⟨

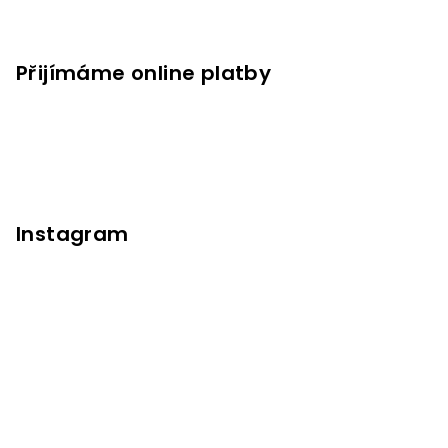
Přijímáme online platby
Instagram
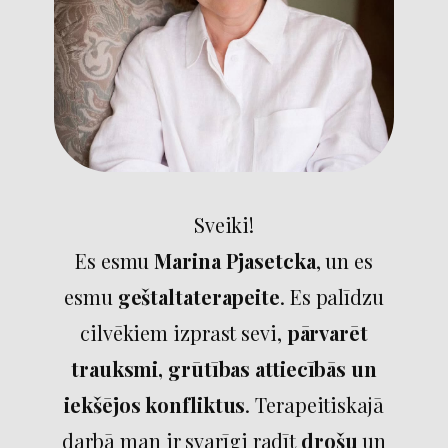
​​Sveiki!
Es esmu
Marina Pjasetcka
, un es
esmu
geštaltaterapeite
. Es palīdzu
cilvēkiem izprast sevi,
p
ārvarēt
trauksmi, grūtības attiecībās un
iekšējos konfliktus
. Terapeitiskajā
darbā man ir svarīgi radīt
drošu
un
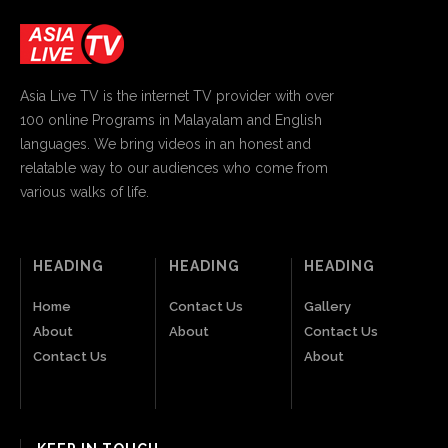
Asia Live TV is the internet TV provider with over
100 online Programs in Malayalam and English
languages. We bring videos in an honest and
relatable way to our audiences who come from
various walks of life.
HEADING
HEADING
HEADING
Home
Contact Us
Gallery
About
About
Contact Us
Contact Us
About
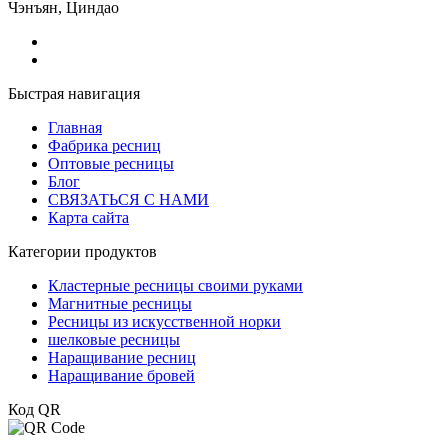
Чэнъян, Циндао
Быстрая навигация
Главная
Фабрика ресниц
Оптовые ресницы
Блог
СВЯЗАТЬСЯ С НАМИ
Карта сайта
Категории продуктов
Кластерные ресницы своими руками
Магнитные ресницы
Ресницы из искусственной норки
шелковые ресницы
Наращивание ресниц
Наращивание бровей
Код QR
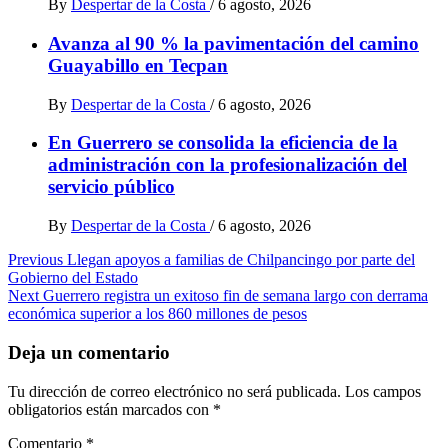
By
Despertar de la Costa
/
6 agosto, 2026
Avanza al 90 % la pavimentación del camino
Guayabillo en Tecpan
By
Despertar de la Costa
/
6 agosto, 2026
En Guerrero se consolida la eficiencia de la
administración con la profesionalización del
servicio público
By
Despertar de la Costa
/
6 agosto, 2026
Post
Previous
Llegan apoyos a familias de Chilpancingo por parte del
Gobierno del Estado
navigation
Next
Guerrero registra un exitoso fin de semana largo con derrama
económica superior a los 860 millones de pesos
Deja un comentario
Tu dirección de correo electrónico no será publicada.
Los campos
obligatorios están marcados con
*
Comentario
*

⟩

## What is expected
Exactly the lines from the one that contains "Наращивание ресниц" through the last line of the records should be set down, and the pictures should be dropped.

## Response below
Наращивание ресниц
Наращивание бровей
Код QR
By
Despertar de la Costa
/
6 agosto, 2026
Avanza al 90 % la pavimentación del camino
Guayabillo en Tecpan
By
Despertar de la Costa
/
6 agosto, 2026
En Guerrero se consolida la eficiencia de la
administración con la profesionalización del
servicio público
By
Despertar de la Costa
/
6 agosto, 2026
Post
Previous
Llegan apoyos a familias de Chilpancingo por parte del
Gobierno del Estado
navigation
Next
Guerrero registra un exitoso fin de semana largo con derrama
económica superior a los 860 millones de pesos
Deja un comentario
Tu dirección de correo electrónico no será publicada.
Los campos
obligatorios están marcados con
*
Comentario
*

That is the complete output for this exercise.